= Instructions for the task =
Give the data below again, word for word.

= Data shown =
--------------------------------------------------

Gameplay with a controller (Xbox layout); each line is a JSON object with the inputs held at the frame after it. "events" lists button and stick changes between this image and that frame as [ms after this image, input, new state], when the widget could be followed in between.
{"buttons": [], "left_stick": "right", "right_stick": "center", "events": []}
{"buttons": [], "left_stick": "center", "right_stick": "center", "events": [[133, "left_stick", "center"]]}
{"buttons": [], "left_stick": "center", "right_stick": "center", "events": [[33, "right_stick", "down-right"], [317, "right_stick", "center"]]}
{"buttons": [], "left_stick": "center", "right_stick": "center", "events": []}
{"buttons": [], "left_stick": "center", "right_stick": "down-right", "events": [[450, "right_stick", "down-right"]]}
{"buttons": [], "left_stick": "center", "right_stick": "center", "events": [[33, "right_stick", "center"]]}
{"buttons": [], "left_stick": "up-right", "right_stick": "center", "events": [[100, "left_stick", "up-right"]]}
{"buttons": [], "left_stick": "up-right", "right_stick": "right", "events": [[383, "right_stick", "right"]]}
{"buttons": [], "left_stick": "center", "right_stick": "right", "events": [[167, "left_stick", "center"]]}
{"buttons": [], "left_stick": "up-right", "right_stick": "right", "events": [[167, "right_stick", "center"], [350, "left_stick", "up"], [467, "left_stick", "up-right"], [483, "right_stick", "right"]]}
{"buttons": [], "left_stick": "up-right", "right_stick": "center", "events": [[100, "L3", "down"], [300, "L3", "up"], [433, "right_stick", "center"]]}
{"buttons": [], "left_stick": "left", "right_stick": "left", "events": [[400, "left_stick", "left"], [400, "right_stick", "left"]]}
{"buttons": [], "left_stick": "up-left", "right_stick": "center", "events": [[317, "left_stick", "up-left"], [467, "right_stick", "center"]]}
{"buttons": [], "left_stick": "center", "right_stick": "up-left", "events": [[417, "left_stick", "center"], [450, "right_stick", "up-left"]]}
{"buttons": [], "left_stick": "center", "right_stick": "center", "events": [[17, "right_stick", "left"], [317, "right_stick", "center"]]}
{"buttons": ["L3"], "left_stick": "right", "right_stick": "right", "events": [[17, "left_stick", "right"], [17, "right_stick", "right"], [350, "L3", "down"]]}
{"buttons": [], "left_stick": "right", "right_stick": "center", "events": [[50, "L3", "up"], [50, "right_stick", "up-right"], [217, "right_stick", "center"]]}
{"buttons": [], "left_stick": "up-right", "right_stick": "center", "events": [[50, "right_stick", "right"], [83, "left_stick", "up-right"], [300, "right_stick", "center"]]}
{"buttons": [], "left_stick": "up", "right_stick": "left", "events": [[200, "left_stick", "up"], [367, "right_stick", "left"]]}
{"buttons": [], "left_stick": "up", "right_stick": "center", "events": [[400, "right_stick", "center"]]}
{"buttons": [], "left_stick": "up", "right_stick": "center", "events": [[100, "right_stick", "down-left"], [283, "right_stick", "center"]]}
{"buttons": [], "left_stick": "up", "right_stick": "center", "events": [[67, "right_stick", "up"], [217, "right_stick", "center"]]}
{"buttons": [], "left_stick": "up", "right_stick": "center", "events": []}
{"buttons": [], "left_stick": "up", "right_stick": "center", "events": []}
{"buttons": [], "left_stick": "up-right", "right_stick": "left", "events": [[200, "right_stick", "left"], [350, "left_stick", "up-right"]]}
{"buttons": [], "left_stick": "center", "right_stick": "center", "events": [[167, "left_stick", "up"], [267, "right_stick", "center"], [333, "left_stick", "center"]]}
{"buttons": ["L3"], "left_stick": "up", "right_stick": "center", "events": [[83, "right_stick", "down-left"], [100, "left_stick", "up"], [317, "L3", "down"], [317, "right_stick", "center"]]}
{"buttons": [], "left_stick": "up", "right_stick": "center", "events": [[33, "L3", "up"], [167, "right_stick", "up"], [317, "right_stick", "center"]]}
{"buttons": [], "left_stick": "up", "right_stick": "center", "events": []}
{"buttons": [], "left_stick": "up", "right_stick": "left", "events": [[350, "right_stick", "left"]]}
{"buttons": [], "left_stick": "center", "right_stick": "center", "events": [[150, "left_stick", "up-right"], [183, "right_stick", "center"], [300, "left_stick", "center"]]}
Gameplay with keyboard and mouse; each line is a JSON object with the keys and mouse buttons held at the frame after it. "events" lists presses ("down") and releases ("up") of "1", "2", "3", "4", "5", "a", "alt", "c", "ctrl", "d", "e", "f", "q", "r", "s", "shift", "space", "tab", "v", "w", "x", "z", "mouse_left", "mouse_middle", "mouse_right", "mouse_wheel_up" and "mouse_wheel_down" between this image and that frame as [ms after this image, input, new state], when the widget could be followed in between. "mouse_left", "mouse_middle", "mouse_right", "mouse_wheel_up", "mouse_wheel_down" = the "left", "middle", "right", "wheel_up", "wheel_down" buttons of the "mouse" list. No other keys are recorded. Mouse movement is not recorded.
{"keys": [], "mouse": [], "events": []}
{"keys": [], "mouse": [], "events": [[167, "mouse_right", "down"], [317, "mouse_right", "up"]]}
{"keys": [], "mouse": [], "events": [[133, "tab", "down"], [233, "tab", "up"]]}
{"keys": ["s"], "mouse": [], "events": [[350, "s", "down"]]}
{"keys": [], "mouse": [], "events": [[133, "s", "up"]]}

--------------------------------------------------

= Answer box =
Gameplay with a controller (Xbox layout); each line is a JSON object with the inputs held at the frame after it. "events" lists button and stick changes between this image and that frame as [ms after this image, input, new state], when the widget could be followed in between.
{"buttons": [], "left_stick": "right", "right_stick": "center", "events": []}
{"buttons": [], "left_stick": "center", "right_stick": "center", "events": [[133, "left_stick", "center"]]}
{"buttons": [], "left_stick": "center", "right_stick": "center", "events": [[33, "right_stick", "down-right"], [317, "right_stick", "center"]]}
{"buttons": [], "left_stick": "center", "right_stick": "center", "events": []}
{"buttons": [], "left_stick": "center", "right_stick": "down-right", "events": [[450, "right_stick", "down-right"]]}
{"buttons": [], "left_stick": "center", "right_stick": "center", "events": [[33, "right_stick", "center"]]}
{"buttons": [], "left_stick": "up-right", "right_stick": "center", "events": [[100, "left_stick", "up-right"]]}
{"buttons": [], "left_stick": "up-right", "right_stick": "right", "events": [[383, "right_stick", "right"]]}
{"buttons": [], "left_stick": "center", "right_stick": "right", "events": [[167, "left_stick", "center"]]}
{"buttons": [], "left_stick": "up-right", "right_stick": "right", "events": [[167, "right_stick", "center"], [350, "left_stick", "up"], [467, "left_stick", "up-right"], [483, "right_stick", "right"]]}
{"buttons": [], "left_stick": "up-right", "right_stick": "center", "events": [[100, "L3", "down"], [300, "L3", "up"], [433, "right_stick", "center"]]}
{"buttons": [], "left_stick": "left", "right_stick": "left", "events": [[400, "left_stick", "left"], [400, "right_stick", "left"]]}
{"buttons": [], "left_stick": "up-left", "right_stick": "center", "events": [[317, "left_stick", "up-left"], [467, "right_stick", "center"]]}
{"buttons": [], "left_stick": "center", "right_stick": "up-left", "events": [[417, "left_stick", "center"], [450, "right_stick", "up-left"]]}
{"buttons": [], "left_stick": "center", "right_stick": "center", "events": [[17, "right_stick", "left"], [317, "right_stick", "center"]]}
{"buttons": ["L3"], "left_stick": "right", "right_stick": "right", "events": [[17, "left_stick", "right"], [17, "right_stick", "right"], [350, "L3", "down"]]}
{"buttons": [], "left_stick": "right", "right_stick": "center", "events": [[50, "L3", "up"], [50, "right_stick", "up-right"], [217, "right_stick", "center"]]}
{"buttons": [], "left_stick": "up-right", "right_stick": "center", "events": [[50, "right_stick", "right"], [83, "left_stick", "up-right"], [300, "right_stick", "center"]]}
{"buttons": [], "left_stick": "up", "right_stick": "left", "events": [[200, "left_stick", "up"], [367, "right_stick", "left"]]}
{"buttons": [], "left_stick": "up", "right_stick": "center", "events": [[400, "right_stick", "center"]]}
{"buttons": [], "left_stick": "up", "right_stick": "center", "events": [[100, "right_stick", "down-left"], [283, "right_stick", "center"]]}
{"buttons": [], "left_stick": "up", "right_stick": "center", "events": [[67, "right_stick", "up"], [217, "right_stick", "center"]]}
{"buttons": [], "left_stick": "up", "right_stick": "center", "events": []}
{"buttons": [], "left_stick": "up", "right_stick": "center", "events": []}
{"buttons": [], "left_stick": "up-right", "right_stick": "left", "events": [[200, "right_stick", "left"], [350, "left_stick", "up-right"]]}
{"buttons": [], "left_stick": "center", "right_stick": "center", "events": [[167, "left_stick", "up"], [267, "right_stick", "center"], [333, "left_stick", "center"]]}
{"buttons": ["L3"], "left_stick": "up", "right_stick": "center", "events": [[83, "right_stick", "down-left"], [100, "left_stick", "up"], [317, "L3", "down"], [317, "right_stick", "center"]]}
{"buttons": [], "left_stick": "up", "right_stick": "center", "events": [[33, "L3", "up"], [167, "right_stick", "up"], [317, "right_stick", "center"]]}
{"buttons": [], "left_stick": "up", "right_stick": "center", "events": []}
{"buttons": [], "left_stick": "up", "right_stick": "left", "events": [[350, "right_stick", "left"]]}
{"buttons": [], "left_stick": "center", "right_stick": "center", "events": [[150, "left_stick", "up-right"], [183, "right_stick", "center"], [300, "left_stick", "center"]]}
Gameplay with keyboard and mouse; each line is a JSON object with the keys and mouse buttons held at the frame after it. "events" lists presses ("down") and releases ("up") of "1", "2", "3", "4", "5", "a", "alt", "c", "ctrl", "d", "e", "f", "q", "r", "s", "shift", "space", "tab", "v", "w", "x", "z", "mouse_left", "mouse_middle", "mouse_right", "mouse_wheel_up" and "mouse_wheel_down" between this image and that frame as [ms after this image, input, new state], when the widget could be followed in between. "mouse_left", "mouse_middle", "mouse_right", "mouse_wheel_up", "mouse_wheel_down" = the "left", "middle", "right", "wheel_up", "wheel_down" buttons of the "mouse" list. No other keys are recorded. Mouse movement is not recorded.
{"keys": [], "mouse": [], "events": []}
{"keys": [], "mouse": [], "events": [[167, "mouse_right", "down"], [317, "mouse_right", "up"]]}
{"keys": [], "mouse": [], "events": [[133, "tab", "down"], [233, "tab", "up"]]}
{"keys": ["s"], "mouse": [], "events": [[350, "s", "down"]]}
{"keys": [], "mouse": [], "events": [[133, "s", "up"]]}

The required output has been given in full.